Transphobie kann ja in sehr vielfältiger Form zum Ausdruck kommen,
von Mobbing (Bullying) in der Schule über tätliche Angriffe auf
Lesben, Schwule und Transgenderpersonen im öffentlichen Raum bis hin
zur Nichtgenehmigung von Gay-Pride-Paraden, wie dies auch in
EU-Mitgliedsstaaten der Fall war."
Österreich im Mittelfeld
"Österreich liegt in diesem Bereich - wie so oft - im Mittelfeld",
erklärt HOSI-Wien-Generalsekretär Kurt Krickler, der gemeinsam mit
der Universitätslektorin und langjährigen HOSI-Wien-Aktivistin Gudrun
Hauer den Österreich-Part für den zweiten Teil dieses Projekts
verfasst hat.
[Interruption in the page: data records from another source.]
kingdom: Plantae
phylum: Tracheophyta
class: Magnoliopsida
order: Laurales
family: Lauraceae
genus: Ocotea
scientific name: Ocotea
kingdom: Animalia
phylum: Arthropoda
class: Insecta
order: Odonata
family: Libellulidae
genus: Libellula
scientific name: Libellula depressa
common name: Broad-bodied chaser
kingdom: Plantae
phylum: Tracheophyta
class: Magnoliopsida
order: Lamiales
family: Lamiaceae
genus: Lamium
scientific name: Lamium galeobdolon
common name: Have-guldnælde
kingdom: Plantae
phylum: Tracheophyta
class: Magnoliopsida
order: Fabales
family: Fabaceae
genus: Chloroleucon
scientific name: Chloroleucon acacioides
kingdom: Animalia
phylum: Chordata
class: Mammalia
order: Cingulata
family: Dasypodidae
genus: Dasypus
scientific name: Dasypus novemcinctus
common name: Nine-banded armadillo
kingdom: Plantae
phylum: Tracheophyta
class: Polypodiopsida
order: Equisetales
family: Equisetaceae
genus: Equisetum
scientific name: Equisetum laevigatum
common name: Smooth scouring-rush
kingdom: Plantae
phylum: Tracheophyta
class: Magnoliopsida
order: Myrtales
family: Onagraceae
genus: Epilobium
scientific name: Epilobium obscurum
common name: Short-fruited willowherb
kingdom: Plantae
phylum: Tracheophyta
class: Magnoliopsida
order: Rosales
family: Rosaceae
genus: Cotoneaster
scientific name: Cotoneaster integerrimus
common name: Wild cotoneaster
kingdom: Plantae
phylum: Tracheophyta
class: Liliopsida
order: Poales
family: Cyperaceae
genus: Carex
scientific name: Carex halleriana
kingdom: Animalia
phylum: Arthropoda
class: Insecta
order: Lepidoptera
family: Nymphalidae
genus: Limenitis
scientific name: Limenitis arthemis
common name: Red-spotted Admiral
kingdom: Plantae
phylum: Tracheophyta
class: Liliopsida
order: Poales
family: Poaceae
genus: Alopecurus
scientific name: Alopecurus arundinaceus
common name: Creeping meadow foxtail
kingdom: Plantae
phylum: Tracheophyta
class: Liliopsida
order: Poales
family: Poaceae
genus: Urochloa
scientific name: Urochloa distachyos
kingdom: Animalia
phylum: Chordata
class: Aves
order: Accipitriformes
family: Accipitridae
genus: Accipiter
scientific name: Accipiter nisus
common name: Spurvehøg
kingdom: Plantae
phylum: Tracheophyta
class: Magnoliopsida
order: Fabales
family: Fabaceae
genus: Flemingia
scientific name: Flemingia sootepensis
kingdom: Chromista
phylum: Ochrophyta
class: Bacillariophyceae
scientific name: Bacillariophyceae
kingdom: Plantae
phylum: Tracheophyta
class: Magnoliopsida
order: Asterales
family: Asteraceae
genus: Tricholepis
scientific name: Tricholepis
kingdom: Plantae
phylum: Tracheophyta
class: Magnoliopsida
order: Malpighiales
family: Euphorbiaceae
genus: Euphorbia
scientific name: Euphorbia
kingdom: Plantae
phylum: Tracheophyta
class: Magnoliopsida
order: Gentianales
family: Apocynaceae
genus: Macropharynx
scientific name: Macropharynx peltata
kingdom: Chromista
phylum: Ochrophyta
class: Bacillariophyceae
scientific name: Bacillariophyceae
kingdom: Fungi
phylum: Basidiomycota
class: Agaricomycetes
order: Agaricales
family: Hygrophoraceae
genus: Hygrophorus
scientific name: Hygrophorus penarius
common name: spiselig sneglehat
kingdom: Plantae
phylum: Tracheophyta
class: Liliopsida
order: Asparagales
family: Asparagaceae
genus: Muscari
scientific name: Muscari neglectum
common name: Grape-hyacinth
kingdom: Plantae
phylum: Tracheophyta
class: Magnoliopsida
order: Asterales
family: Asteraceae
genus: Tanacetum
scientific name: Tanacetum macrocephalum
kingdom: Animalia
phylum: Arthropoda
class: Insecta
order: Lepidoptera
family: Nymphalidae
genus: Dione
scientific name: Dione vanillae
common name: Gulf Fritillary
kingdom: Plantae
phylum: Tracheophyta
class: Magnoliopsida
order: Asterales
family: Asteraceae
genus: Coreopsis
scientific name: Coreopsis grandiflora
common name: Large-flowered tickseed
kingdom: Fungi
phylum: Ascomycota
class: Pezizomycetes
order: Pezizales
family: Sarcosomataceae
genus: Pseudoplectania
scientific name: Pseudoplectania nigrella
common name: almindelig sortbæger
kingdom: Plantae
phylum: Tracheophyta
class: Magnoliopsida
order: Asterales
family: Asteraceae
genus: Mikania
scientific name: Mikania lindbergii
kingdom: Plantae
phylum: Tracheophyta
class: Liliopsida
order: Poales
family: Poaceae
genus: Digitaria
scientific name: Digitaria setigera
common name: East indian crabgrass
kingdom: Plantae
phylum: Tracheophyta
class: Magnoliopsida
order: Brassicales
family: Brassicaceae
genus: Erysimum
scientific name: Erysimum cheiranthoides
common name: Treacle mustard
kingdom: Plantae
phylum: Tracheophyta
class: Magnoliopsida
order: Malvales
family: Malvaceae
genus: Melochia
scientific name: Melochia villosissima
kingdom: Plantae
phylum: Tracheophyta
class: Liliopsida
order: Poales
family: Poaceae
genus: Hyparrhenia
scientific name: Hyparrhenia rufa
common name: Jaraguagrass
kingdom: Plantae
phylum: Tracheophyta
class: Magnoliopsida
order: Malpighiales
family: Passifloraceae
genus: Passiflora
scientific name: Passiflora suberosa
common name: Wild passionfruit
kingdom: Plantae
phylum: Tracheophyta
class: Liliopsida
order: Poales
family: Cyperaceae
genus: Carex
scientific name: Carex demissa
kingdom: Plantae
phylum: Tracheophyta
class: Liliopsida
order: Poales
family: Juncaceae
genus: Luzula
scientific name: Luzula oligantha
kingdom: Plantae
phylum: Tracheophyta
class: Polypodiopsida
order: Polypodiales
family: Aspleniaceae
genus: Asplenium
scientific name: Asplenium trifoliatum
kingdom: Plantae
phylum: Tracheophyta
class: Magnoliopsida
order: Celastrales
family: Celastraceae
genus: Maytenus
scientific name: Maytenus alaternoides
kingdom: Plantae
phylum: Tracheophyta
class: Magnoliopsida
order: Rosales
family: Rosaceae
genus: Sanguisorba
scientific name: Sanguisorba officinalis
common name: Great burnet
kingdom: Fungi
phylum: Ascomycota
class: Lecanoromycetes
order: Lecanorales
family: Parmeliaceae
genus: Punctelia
Der heute veröffentlichte Bericht der FRA ist eine
Zusammenfassung aller 27 Länderberichte. "Einerseits sind in
Österreich durch Homophobie motivierte gewalttätige Übergriffe kein
massives Problem wie in anderen Ländern, und mit der jährlich in Wien
stattfindenden Regenbogenparade setzen wir auch ein deutliches
Zeichen der Sichtbarkeit, das generell sehr positiv aufgenommen wird,
andererseits zählt Österreich zu jenen Ländern, in denen Homophobie
von den Behörden und der Gesellschaft noch nicht wirklich als Problem
aufgefasst und - auch vorbeugend - bekämpft wird. Es gibt auch kaum
wissenschaftliche Untersuchungen darüber und daher kaum brauchbare
verlässliche Daten. Gerade in diesen Bereichen kann und sollte sich
Österreich noch sehr viel von anderen Ländern abschauen."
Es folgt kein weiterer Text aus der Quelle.